What needs to be done: Which lines in the items below contain the word "Criminal"? Locate each one and copy it out in full.

Extracted data:

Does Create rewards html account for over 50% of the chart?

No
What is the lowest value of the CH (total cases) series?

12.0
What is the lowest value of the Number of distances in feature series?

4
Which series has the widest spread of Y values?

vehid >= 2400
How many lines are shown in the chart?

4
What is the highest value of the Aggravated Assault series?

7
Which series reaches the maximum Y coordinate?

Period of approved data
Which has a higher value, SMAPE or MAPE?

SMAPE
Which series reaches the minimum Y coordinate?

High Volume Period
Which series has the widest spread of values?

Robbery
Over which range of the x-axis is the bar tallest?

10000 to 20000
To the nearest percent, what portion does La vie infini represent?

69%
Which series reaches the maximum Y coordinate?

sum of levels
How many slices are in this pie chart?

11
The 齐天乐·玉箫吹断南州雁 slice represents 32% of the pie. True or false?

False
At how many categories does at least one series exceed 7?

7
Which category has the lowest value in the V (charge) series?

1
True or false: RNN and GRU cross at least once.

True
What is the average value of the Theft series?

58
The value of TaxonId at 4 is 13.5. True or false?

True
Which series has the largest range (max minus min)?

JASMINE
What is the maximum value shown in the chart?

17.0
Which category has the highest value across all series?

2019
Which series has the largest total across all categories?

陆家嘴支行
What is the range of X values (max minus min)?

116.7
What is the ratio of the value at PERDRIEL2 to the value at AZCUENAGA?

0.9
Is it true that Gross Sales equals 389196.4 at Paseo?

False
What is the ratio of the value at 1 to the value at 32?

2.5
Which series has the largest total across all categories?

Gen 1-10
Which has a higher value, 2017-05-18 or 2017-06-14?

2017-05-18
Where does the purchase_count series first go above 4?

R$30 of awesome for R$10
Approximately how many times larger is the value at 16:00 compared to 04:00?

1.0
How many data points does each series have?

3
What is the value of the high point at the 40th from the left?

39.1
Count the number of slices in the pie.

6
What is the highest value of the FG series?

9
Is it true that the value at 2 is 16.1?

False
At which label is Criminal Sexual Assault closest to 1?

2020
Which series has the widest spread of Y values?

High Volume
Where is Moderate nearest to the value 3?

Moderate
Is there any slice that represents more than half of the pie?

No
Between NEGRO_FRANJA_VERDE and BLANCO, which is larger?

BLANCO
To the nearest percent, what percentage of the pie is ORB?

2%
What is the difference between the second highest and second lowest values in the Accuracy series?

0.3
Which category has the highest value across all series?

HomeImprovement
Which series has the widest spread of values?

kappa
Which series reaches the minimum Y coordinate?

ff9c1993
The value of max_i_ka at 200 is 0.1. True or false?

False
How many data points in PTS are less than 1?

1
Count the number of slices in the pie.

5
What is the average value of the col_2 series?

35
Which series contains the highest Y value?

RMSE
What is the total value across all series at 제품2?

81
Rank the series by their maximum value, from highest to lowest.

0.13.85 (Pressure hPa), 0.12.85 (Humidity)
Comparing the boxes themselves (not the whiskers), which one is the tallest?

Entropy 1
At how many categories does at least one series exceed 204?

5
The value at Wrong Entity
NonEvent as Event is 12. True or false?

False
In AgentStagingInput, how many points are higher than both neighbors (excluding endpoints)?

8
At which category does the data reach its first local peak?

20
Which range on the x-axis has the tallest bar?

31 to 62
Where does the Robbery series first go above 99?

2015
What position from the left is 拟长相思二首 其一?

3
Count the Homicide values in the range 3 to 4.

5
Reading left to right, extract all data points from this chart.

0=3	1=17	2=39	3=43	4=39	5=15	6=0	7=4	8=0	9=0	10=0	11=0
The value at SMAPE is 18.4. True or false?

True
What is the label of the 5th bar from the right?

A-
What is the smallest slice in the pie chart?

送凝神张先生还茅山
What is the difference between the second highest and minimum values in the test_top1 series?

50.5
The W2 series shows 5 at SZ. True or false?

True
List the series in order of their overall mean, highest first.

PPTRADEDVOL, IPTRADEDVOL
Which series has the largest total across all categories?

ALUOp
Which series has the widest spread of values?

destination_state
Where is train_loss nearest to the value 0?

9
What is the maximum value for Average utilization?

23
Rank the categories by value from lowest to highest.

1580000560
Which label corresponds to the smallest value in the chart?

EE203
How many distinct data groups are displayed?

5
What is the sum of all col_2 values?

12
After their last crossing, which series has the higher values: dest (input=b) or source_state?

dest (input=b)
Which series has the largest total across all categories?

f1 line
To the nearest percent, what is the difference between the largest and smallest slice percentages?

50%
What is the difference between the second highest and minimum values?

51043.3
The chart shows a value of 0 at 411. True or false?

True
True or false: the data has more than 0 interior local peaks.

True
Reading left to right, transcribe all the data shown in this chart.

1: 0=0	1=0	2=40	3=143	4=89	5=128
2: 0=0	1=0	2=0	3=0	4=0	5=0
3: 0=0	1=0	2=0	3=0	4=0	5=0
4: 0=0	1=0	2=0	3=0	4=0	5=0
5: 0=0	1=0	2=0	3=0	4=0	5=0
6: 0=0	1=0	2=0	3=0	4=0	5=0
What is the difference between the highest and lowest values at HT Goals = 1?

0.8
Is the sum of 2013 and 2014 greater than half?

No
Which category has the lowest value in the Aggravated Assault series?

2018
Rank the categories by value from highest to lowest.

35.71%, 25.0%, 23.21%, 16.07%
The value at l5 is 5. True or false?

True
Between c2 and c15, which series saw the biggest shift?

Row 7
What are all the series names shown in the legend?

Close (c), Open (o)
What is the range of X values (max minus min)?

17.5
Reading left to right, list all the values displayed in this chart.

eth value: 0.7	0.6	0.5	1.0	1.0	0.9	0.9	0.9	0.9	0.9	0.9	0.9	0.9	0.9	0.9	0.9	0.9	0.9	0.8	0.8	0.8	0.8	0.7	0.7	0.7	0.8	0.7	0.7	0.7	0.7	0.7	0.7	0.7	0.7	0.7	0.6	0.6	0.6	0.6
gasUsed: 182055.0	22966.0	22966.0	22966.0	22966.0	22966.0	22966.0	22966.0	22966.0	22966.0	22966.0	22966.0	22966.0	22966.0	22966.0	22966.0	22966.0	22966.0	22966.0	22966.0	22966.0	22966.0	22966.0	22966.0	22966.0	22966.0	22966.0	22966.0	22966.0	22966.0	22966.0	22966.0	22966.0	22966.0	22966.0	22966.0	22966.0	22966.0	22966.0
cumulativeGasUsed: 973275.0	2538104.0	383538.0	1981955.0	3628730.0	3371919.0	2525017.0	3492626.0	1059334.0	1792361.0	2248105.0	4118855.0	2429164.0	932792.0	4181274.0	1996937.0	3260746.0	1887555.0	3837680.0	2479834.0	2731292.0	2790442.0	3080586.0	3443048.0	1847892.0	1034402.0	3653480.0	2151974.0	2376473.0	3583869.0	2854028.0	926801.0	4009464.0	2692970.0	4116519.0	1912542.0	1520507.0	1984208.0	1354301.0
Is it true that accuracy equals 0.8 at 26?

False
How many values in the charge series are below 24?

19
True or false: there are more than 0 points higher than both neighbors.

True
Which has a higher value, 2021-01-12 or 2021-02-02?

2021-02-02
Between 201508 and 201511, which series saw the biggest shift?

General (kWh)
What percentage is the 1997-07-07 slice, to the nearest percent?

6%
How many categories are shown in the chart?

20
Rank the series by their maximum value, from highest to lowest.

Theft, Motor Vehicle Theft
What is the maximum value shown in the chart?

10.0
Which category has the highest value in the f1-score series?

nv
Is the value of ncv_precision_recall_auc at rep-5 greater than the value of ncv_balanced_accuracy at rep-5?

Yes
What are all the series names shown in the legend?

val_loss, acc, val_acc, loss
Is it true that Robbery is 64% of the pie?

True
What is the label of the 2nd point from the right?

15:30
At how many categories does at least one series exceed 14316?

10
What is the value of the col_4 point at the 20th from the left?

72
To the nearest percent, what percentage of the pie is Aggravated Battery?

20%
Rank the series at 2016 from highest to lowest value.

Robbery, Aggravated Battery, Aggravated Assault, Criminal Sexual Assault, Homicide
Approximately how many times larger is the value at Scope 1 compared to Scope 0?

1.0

Answer space:
At which label is Criminal Sexual Assault closest to 1?
Robbery, Aggravated Battery, Aggravated Assault, Criminal Sexual Assault, Homicide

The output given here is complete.